Cuomo's office also announced that a shipment of 1,000 ventilators arrived Saturday from China at John F. Kennedy International Airport – a donation to New York by the Joseph and Clara Tsai Foundation. Cuomo also said the governor of Oregon has offered 140 ventilators for New York's stockpile.

It was not immediately clear whether the donations would have an impact on Cuomo's order for ventilators from upstate hospitals.

New York has struggled to obtain ventilators, said Cuomo, noting that a state order with a China supplier for 17,000 ventilators did not go through, yielding only 2,500.

"What do we do? We find what equipment we have, we use it the best we can," the governor said. "If you ask hospitals today what ventilators that you have that are unused and available, that they don’t need in the short term, and take 20% of that number, that’s 500 ventilators.

"Five hundred ventilators is a significant number," he said.

Cuomo said there would be a conference call Saturday with all hospitals "to coordinate equipment redeployment."

None taken from Buffalo so far

No ventilators have been taken from Catholic Health, Kaleida Health, Erie County Medical Center or Niagara Falls Memorial Hospital, spokespeople for those organizations told The Buffalo News Saturday.

In Buffalo, hospital leaders said they were sympathetic to New York City's increasingly desperate situation but that they are preparing their medical facilities for a possible surge of hospitalizations in the next few weeks – as the governor had ordered their hospitals to do.

"Catholic Health understands why Gov. Cuomo is compelled to take this action," Catholic Health President Mark Sullivan said in a statement Saturday. "He is watching unspeakable tragedies unfold in our state. If our system has capacity, we are willing to help our fellow New Yorkers at any time."
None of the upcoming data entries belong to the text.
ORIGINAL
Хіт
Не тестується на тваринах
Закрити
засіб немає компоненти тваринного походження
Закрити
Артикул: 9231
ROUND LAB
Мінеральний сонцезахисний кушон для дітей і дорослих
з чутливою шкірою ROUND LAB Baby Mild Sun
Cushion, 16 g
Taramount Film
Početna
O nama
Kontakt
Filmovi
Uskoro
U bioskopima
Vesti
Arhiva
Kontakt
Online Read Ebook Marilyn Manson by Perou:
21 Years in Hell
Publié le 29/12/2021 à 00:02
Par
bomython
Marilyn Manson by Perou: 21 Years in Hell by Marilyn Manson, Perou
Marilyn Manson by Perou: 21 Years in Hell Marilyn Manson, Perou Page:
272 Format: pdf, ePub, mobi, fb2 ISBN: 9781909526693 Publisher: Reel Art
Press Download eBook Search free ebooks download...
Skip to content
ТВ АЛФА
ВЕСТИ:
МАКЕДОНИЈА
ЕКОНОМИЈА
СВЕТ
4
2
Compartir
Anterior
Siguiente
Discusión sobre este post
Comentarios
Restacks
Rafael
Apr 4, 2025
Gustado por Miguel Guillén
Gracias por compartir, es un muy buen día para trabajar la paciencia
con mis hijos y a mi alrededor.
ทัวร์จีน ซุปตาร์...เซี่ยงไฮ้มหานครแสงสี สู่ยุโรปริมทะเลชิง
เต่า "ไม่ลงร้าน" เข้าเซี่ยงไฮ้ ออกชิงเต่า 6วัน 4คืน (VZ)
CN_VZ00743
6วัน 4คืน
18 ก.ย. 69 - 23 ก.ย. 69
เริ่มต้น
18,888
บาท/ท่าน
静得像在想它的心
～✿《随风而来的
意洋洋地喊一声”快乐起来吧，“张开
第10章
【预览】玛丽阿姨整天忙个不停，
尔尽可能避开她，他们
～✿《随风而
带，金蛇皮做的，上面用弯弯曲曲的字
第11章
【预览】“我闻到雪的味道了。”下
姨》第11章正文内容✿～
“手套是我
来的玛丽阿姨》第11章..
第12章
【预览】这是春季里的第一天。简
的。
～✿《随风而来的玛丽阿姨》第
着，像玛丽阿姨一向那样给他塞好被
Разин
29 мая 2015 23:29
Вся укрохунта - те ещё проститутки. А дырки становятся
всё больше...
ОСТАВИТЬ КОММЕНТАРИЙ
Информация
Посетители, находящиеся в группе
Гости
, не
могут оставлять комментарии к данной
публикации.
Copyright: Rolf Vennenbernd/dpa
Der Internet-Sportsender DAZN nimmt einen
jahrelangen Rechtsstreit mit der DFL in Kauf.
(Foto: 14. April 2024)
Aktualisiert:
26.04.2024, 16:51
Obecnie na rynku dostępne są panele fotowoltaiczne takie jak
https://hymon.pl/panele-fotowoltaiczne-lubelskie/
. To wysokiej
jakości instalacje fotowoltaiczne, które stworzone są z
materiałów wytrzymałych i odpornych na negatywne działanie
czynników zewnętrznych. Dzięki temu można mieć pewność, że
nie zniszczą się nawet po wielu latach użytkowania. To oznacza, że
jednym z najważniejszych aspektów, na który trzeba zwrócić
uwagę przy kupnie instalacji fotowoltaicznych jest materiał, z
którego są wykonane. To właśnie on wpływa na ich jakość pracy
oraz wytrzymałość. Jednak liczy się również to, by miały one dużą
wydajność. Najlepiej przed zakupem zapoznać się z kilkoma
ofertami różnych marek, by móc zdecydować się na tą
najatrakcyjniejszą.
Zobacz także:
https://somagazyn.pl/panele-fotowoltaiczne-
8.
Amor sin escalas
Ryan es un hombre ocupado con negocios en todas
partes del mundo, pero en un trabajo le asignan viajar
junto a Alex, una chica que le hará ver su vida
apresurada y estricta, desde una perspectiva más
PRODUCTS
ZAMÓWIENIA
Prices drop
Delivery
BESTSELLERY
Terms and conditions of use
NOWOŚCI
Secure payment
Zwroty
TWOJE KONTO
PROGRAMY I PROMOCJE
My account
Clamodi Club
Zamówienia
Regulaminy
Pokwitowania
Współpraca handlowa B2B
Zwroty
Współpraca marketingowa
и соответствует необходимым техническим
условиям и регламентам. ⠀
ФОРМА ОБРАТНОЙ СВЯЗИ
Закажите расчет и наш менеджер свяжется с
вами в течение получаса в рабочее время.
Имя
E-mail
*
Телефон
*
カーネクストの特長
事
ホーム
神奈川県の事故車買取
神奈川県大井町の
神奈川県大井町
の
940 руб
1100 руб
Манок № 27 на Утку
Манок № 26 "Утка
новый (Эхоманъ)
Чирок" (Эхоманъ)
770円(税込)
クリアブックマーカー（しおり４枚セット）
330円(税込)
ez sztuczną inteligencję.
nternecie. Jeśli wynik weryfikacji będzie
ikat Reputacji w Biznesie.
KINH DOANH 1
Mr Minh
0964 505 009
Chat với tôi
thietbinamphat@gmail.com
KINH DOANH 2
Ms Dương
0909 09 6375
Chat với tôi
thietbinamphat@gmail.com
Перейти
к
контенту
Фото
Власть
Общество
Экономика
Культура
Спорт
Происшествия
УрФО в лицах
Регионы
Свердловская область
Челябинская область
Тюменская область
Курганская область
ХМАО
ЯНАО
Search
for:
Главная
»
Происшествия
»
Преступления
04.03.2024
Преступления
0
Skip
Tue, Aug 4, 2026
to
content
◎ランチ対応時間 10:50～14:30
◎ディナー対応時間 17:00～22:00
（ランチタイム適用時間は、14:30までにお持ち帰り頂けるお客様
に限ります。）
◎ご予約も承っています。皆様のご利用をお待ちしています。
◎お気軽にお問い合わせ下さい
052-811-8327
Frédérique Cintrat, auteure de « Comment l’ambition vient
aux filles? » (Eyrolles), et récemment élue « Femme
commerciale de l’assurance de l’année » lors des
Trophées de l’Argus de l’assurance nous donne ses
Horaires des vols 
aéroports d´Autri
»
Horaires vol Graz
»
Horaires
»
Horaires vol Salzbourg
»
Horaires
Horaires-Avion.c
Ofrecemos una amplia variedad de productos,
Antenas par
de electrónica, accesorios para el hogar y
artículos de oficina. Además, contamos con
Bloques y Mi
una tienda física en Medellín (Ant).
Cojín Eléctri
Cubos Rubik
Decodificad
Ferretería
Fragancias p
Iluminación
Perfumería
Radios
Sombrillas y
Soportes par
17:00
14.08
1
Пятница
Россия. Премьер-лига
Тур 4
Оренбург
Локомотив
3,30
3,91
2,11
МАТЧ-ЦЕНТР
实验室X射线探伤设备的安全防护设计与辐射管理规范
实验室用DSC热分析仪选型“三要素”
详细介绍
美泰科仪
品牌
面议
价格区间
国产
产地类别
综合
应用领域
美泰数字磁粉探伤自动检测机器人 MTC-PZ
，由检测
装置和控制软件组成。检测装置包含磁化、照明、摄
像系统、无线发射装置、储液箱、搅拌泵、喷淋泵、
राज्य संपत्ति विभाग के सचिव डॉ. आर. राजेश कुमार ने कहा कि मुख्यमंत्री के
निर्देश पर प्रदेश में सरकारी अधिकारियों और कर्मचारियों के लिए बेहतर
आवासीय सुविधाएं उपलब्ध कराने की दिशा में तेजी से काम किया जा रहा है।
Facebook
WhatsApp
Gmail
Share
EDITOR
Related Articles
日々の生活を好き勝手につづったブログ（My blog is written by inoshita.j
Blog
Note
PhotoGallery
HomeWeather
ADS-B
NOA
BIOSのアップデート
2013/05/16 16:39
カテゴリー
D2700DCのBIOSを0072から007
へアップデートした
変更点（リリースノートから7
Catholic Health hospitals expect that all of their ventilators will be in use by mid-April, Sullivan said.

In the meantime, Sullivan said his hospitals are working with Cuomo and the state Health Department's teams to support its hospitals' "surge plans."

Niagara Falls Memorial Medical Center President and CEO Joseph A. Ruffolo said his hospital "stands side-by-side with our partnering health systems in Erie County on holding onto the scarce and precious resources we have to save lives in Niagara County and surrounding areas."

He made clear: "Our equipment and our personal protective gear must stay here."

Kaleida Health continues to "vehemently oppose the Governor's executive order to take 20% of upstate hospitals' equipment and supplies. We will continue to fight this in an effort to protect our patients, as well as our physicians, nurses and staff during this pandemic," Hughes said Saturday.

Poloncarz said at his Friday briefing that "our ventilators are not going to be taken away for the use up here to go downstate.”

The county executive said the governor noted that there has been an increase in use in hospitalizations and ICU in the Buffalo area, “so he is aware of this.”

“I know his staff is aware of this. There may be other places in New York state where they don’t have the outbreak or the hospitalization that we have here, but we need our ventilators and they’re not going anywhere,” Poloncarz said.